— REQUIRED WORK —
Return the lines word for word, starting at the line that contains "kingdom: Animalia" and ending at the line that contains "common name: Common carder bee", with both of those lines included.

— start of EXERCISE MATERIAL —

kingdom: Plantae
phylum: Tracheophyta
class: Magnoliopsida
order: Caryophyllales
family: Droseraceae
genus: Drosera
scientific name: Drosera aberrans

— end of EXERCISE MATERIAL —
— start of EXERCISE MATERIAL —

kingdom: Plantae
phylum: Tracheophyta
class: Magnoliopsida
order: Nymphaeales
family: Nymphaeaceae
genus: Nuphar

— end of EXERCISE MATERIAL —
— start of EXERCISE MATERIAL —

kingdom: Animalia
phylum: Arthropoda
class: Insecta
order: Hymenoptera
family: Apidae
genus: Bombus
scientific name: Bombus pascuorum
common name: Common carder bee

— end of EXERCISE MATERIAL —

— EXERCISE RESULT —
kingdom: Animalia
phylum: Arthropoda
class: Insecta
order: Hymenoptera
family: Apidae
genus: Bombus
scientific name: Bombus pascuorum
common name: Common carder bee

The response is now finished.